A Lei Geral da Biologia, a teoria da Evolução das Espécies
por Seleção Natural, da Darwin e Wallace, interpretada
pela Genética de Mendel, teve seus fundamentos ao nível
molecular compreendidos de maneira muito detalhada, dando lugar, inclusive,
ao aparecimento de uma nova Tecnologia, a Engenharia Genética.
Avanços semelhantes não foram ainda conseguidos nos
estudos sobre a Evolução Química, ou Pré-biótica.

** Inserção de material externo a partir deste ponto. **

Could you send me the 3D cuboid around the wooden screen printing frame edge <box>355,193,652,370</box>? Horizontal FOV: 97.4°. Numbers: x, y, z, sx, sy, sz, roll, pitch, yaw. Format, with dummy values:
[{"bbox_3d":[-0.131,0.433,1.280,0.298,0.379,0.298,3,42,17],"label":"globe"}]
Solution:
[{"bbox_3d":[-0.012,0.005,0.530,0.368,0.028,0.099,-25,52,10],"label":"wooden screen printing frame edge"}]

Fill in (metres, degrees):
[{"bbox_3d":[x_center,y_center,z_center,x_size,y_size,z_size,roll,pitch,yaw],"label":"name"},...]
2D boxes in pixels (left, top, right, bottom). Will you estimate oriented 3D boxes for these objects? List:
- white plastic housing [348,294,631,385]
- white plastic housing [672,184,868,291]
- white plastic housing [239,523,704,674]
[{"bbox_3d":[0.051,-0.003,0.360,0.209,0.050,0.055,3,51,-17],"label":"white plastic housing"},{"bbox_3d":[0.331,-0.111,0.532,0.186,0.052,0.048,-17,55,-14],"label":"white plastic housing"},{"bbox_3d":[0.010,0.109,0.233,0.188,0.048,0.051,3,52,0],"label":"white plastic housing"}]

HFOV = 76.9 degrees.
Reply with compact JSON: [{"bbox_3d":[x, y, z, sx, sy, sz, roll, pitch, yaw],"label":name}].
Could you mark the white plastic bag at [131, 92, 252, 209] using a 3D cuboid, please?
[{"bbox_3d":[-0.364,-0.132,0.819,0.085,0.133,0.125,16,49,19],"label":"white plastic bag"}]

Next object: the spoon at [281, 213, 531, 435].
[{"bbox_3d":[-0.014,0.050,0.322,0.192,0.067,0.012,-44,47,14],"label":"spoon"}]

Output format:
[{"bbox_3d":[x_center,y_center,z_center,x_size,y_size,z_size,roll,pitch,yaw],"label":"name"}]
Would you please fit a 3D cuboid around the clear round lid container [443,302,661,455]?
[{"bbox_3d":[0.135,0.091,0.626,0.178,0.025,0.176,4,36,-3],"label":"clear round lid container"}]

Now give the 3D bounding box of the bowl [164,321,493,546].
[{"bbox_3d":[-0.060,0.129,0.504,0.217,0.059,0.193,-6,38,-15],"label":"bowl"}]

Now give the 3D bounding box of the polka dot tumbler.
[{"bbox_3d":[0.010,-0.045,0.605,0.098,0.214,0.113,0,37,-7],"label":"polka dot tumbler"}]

Não existe dúvida de que, definidas as possibilidades
de existência das espécies moleculares pelos cânones
da Termodinâmica Química, a Lei Geral da Evolução
Pré-biótica são os princípios da síntese
química, notadamente as considerações da Cinética
Química.
Mas a síntese de um sistema vivo, isto é, de um sistema
capaz de se replicar, utilizando moléculas do meio ambiente,
com uma taxa de erros que assegure uma eventual mutação
em sistemas mais aptos, isto é, melhor adaptados às
condições físico-químicas locais, parece
estar ainda muito longe de ser conseguida.

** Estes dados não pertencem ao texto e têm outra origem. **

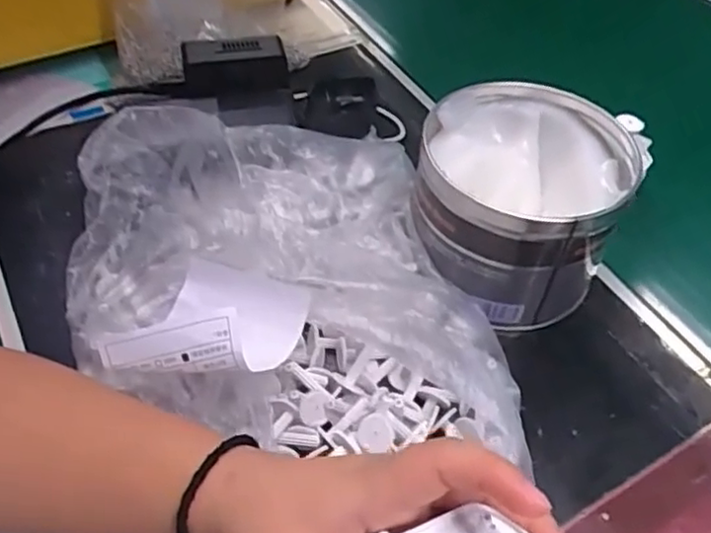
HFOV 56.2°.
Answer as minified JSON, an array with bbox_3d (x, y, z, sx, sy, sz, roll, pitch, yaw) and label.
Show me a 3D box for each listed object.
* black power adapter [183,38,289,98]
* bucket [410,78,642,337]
[{"bbox_3d":[-0.091,-0.153,0.509,0.078,0.032,0.031,1,50,-3],"label":"black power adapter"},{"bbox_3d":[0.102,-0.038,0.431,0.123,0.097,0.125,2,49,-2],"label":"bucket"}]

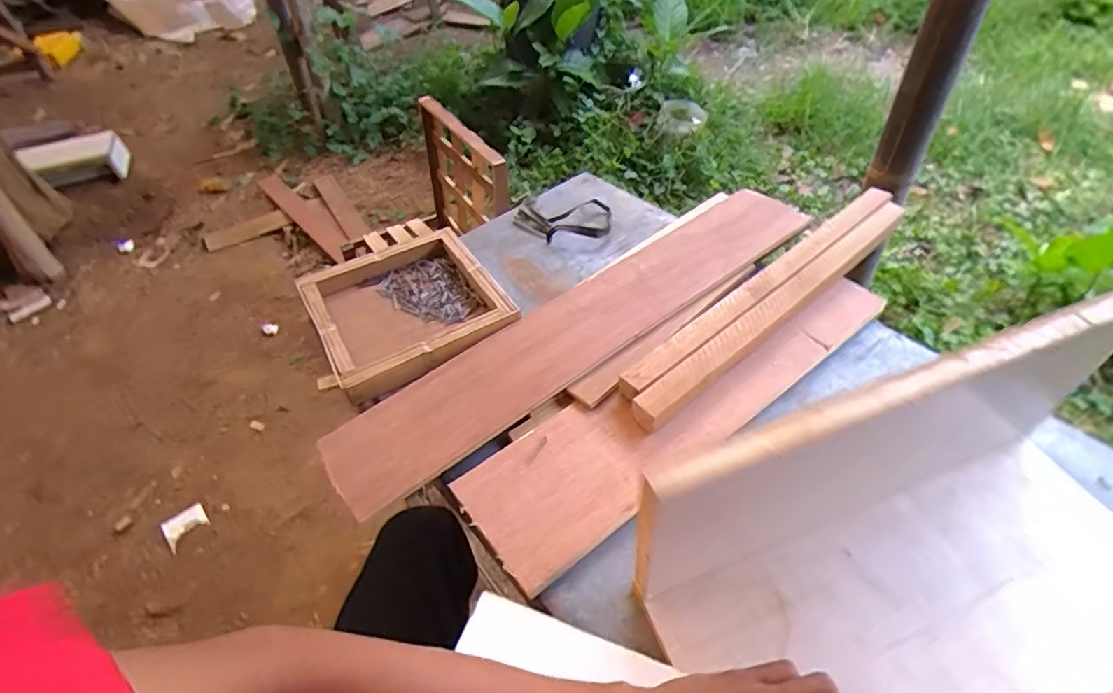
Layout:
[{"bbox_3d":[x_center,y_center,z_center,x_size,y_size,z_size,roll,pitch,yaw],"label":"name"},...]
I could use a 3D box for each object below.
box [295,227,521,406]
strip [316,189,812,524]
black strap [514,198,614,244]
[{"bbox_3d":[-0.202,-0.056,0.739,0.232,0.045,0.248,-27,54,-17],"label":"box"},{"bbox_3d":[0.050,-0.037,0.686,0.686,0.012,0.132,-32,47,-22],"label":"strip"},{"bbox_3d":[0.008,-0.199,0.881,0.159,0.025,0.117,12,53,14],"label":"black strap"}]

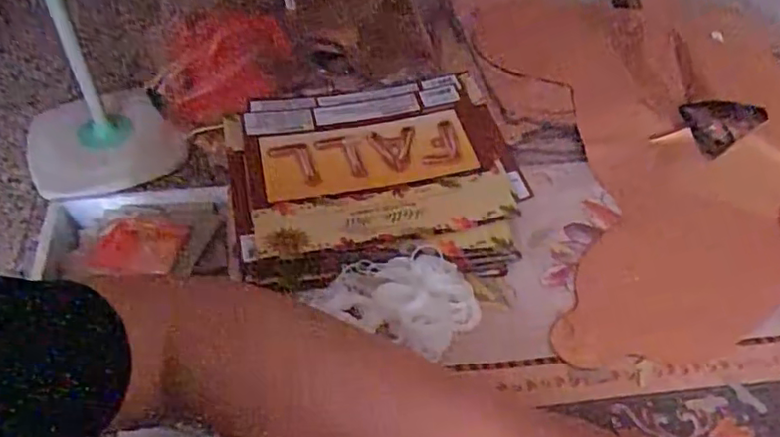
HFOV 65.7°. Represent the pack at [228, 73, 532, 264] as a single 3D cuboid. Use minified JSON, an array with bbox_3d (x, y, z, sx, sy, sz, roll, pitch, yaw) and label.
[{"bbox_3d":[-0.014,-0.051,0.501,0.222,0.027,0.178,-7,50,-8],"label":"pack"}]

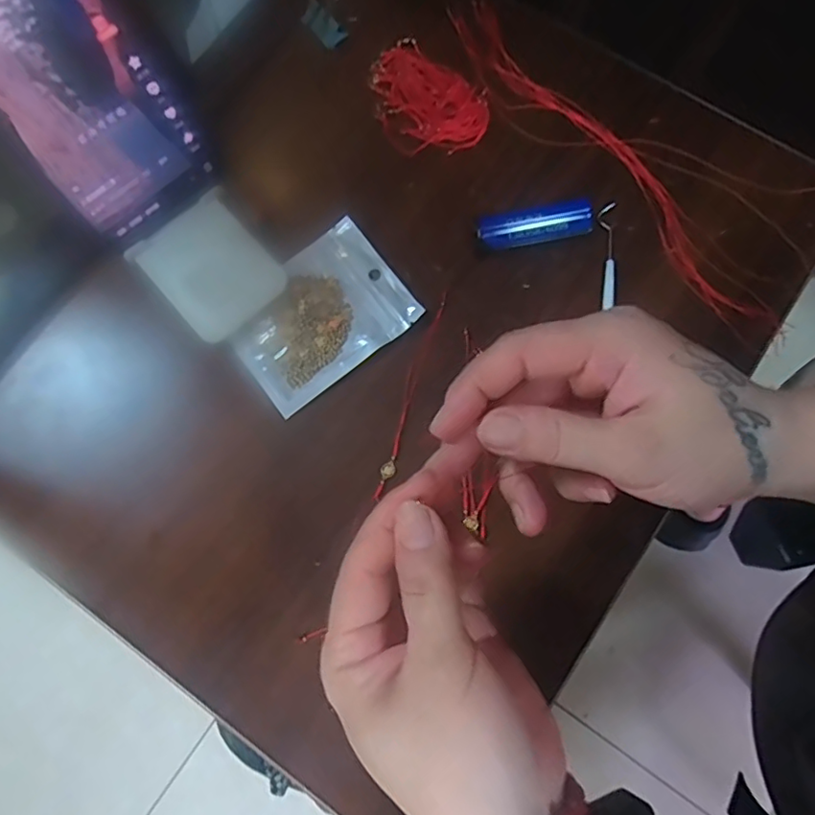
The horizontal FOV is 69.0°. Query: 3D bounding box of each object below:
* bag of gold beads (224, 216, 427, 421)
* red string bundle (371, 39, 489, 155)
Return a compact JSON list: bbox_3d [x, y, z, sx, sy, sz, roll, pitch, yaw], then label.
[{"bbox_3d":[-0.055,-0.057,0.368,0.107,0.005,0.081,-38,80,-6],"label":"bag of gold beads"},{"bbox_3d":[0.010,-0.203,0.396,0.087,0.008,0.066,38,82,8],"label":"red string bundle"}]

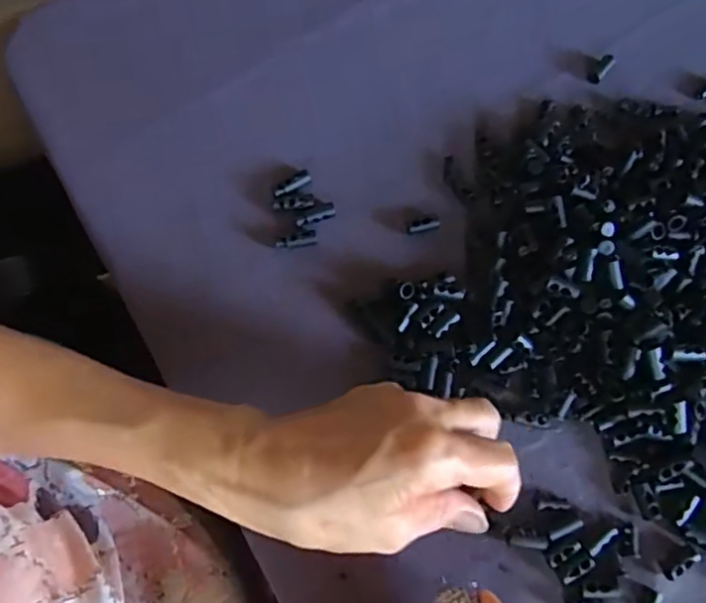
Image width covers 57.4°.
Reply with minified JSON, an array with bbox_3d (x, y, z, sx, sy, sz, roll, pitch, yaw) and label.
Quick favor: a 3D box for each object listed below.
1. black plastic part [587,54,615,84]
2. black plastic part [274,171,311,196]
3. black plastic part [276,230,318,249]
[{"bbox_3d":[0.154,-0.144,0.399,0.008,0.004,0.022,38,77,13],"label":"black plastic part"},{"bbox_3d":[-0.036,-0.069,0.384,0.024,0.004,0.009,-32,73,-8],"label":"black plastic part"},{"bbox_3d":[-0.033,-0.035,0.373,0.024,0.004,0.009,-12,71,-2],"label":"black plastic part"}]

Alguns pesquisadores, como Szostak em Harvard, estão dirigindo
sua atenção para a possibilidade de se sintetizar sistemas
vivos mais simples do que os reconhecidos hoje, porque constituídos
de moléculas mais simples do que as nossas proteínas,
ácidos nucléicos e lipídeos.
Há, igualmente, um interesse crescente pela Astrobiologia,
ou Bio-astronomia, como se tornou evidente na recente Reunião
Anual da SBPC em Florianópolis.
Há estudos concentrados no crescente número de sistemas
planetários extra-solares (descobertos apenas há 10
anos), uma busca acelerada por moléculas "orgânicas"
no ambiente inter-estelar, um estudo crescente de micro-organismos
ditos "extremófilos", capazes de existir em condições
relativamente difíceis no que se refere à temperatura,
radiação e meio natural.
Os estudos de Astrobiologia permanecem de grande importância
para o problema da Biogênese, já que existe a possibilidade
de ocorrer vida fora da Terra.
Verdade que recentemente estes estudos foram abalados com o fracasso,
até o presente momento, de se descobrir sistemas vivos, ou,
pelo menos, vestígios fósseis, no planeta mais semelhante
ao nosso, Marte.
Há também tentativas mais modestas, como a adotada no
nosso grupo, baseadas no Princípio da continuidade entre a
Evolução Química e Evolução Biológica.
Tentamos demonstrar, a partir dos genomas conhecidos de 150 espécies,
debactérias ao Homo sapiens, que a seqüência de
bases dos seus exons têm características comuns com poliribotídeos
cujo crescimento é descrito por um modelo teórico de
Cinética Química.
Diria que as dificuldades encontradas até hoje, em realizar
trabalhos semelhantes com dados experimentais da cinética de
crescimento de poliribotídeos, bem como as dificuldades encontradas
pela Astrobiologia (ou Exobiologia), levaram uma maioria de cientistas
que trabalham nesta área à conclusão de que a
origem de sistemas vivos, a partir de materiais abióticos,
é um acontecimento extremamente raro no Universo.
Em função, contudo, do gigantesco tamanho do Universo
conhecido, e da sua idade provável, 13,4 bilhões de
anos (de acordo com os cálculos mais recentes com base no modelo
do Big Bang), é quase certo que a Biogênese tenha ocorrido
várias vezes no passado.
Com a inexistência de dados confiáveis é prematura
qualquer tentativa de se fazer previsões quantitativas, mas
um palpite razoável é que outros sistemas planetários
habitados por seres vivos devem situar-se muito longe, mesmo emperspectiva
astronômica, aqui da Terra.
Considerando ainda o limite imposto às velocidades de corpos
materiais e da radiação eletromagnética pela
teoria da relatividade restrita, podemos concluir que estamos, para
todos os fins imagináveis, sozinhos no Universo.